U.S. industrial output picked up modestly in September, a sign a key sector of the economy is weathering the hurricane-related disruption that hit the prior month.
Industrial production -- a measure of output at factories, mines and utilities -- increased a seasonally adjusted 0.3% in September from the prior month, the Federal Reserve said Tuesday. The reading was in line with economists' expectations.
Tuesday's report estimated Hurricanes Harvey and Irma held down the growth in total industrial production in September by 0.25 percentage point.
A decline in industrial production in August was revised upward, suggesting storm-related disruptions were less severe than initially reported.
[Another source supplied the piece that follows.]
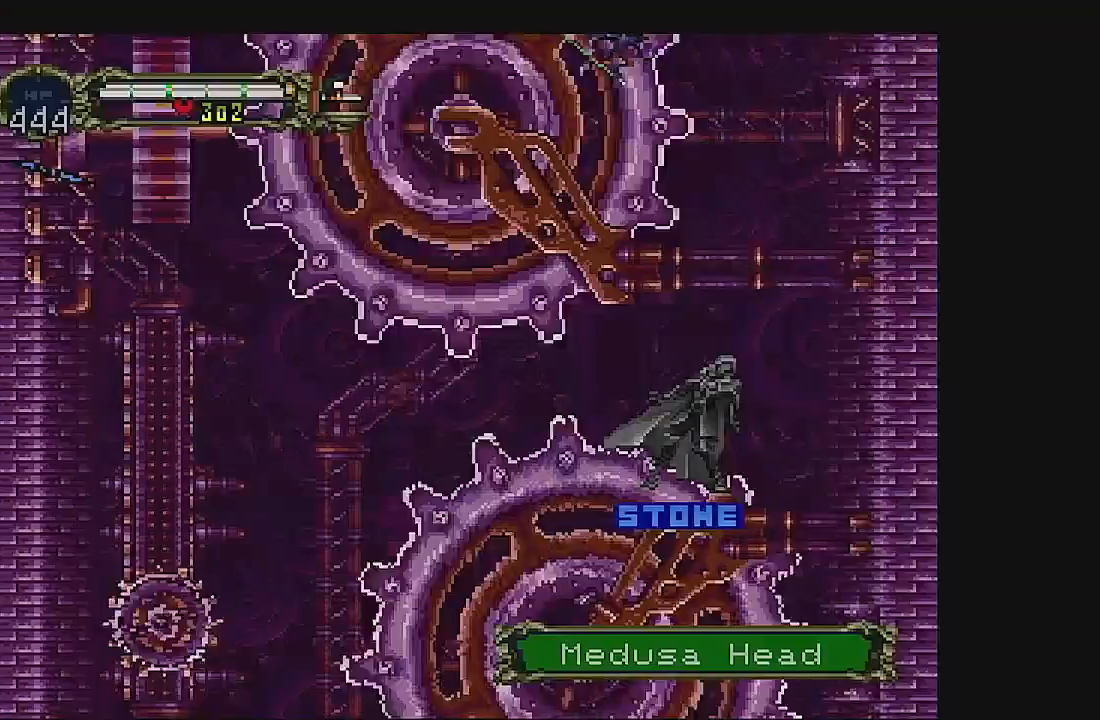
{"buttons": ["A"], "left_stick": "center", "events": [[133, "DPAD_DOWN", "down"], [133, "DPAD_LEFT", "up"], [300, "DPAD_DOWN", "up"], [367, "DPAD_DOWN", "down"], [367, "DPAD_LEFT", "down"], [467, "DPAD_LEFT", "up"], [500, "DPAD_DOWN", "up"]]}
Production slipped 0.7% that month instead of the first estimate of 0.9%. Industrial output was up 1.6% on the year to September.
"Hurricane effects may continue to suppress activity in the near term, but there will be a snapback before long, with the net result probably being little different than it would otherwise have been," Joshua Shapiro, an economist at MFR, Inc., said in a note to clients.
Capacity utilization, reflecting how much industries are producing relative to their potential output, rose by 0.2 percentage point to 76.0% in September; economists had expected 76.3%.
Output at U.S. factories rose 0.1% in September and mining output increased 0.4%. Utility production rose 1.5%.
"The bottom line is that the figures are distorted, for both August and September, though there is reason to think that we should get back to something close to normal in October," economist Stephen Stanley of Amherst Pierpont Securities wrote to clients.
In September 2005, industrial production fell sharply after Hurricane Katrina devastated New Orleans, but it recovered in subsequent months.
Hurricane Harvey, which hit Texas in late August, and Irma, which hit Florida in early September, have muddied economic readings in recent weeks.
While the storm impact dented August's industrial output, the Institute for Supply Management's closely watched index of manufacturing activity reached a 13-year high in September, as strong demand and order growth rode out the severe hurricane season.
Meanwhile, the Labor Department said earlier this month that the U.S. shed 33,000 jobs in September, ending the longest stretch of job growth on record.